- _EXCERPTED RECORDS_:
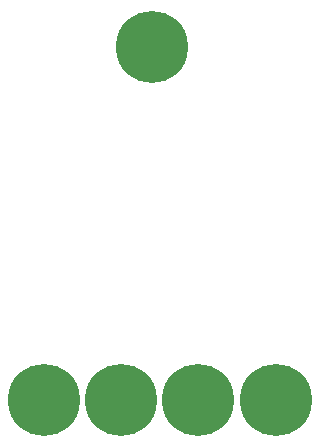
<source format=gbs>
G04 Layer: BottomSolderMaskLayer*
G04 EasyEDA v6.5.38, 2023-11-10 20:44:27*
G04 a2ce8b3098ff4e71ad7b38c7765d7841,93b1fbd85c6d4c91ac372c37b1ebbe7b,10*
G04 Gerber Generator version 0.2*
G04 Scale: 100 percent, Rotated: No, Reflected: No *
G04 Dimensions in millimeters *
G04 leading zeros omitted , absolute positions ,4 integer and 5 decimal *
%FSLAX45Y45*%
%MOMM*%

%ADD10C,6.1016*%
%ADD11C,1.6256*%

%LPD*%
D10*
G01*
X2176602Y4978400D03*
G01*
X1256766Y1984400D03*
G01*
X2567406Y1984400D03*
G01*
X3222752Y1984400D03*
G01*
X1912112Y1984400D03*
D11*
G01*
X2346604Y4978400D03*
G01*
X2006600Y4978400D03*
G01*
X1426743Y1984400D03*
G01*
X1086764Y1984400D03*
G01*
X2082088Y1984400D03*
G01*
X1742109Y1984400D03*
G01*
X2737408Y1984400D03*
G01*
X2397404Y1984400D03*
G01*
X3392754Y1984400D03*
G01*
X3052749Y1984400D03*
M02*

</source>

- _WORK TASK_:
Leave out the pictures and copy the rest of the material above exactly.

- _ANSWER FOR THE TASK_:
<source format=gbs>
G04 Layer: BottomSolderMaskLayer*
G04 EasyEDA v6.5.38, 2023-11-10 20:44:27*
G04 a2ce8b3098ff4e71ad7b38c7765d7841,93b1fbd85c6d4c91ac372c37b1ebbe7b,10*
G04 Gerber Generator version 0.2*
G04 Scale: 100 percent, Rotated: No, Reflected: No *
G04 Dimensions in millimeters *
G04 leading zeros omitted , absolute positions ,4 integer and 5 decimal *
%FSLAX45Y45*%
%MOMM*%

%ADD10C,6.1016*%
%ADD11C,1.6256*%

%LPD*%
D10*
G01*
X2176602Y4978400D03*
G01*
X1256766Y1984400D03*
G01*
X2567406Y1984400D03*
G01*
X3222752Y1984400D03*
G01*
X1912112Y1984400D03*
D11*
G01*
X2346604Y4978400D03*
G01*
X2006600Y4978400D03*
G01*
X1426743Y1984400D03*
G01*
X1086764Y1984400D03*
G01*
X2082088Y1984400D03*
G01*
X1742109Y1984400D03*
G01*
X2737408Y1984400D03*
G01*
X2397404Y1984400D03*
G01*
X3392754Y1984400D03*
G01*
X3052749Y1984400D03*
M02*

</source>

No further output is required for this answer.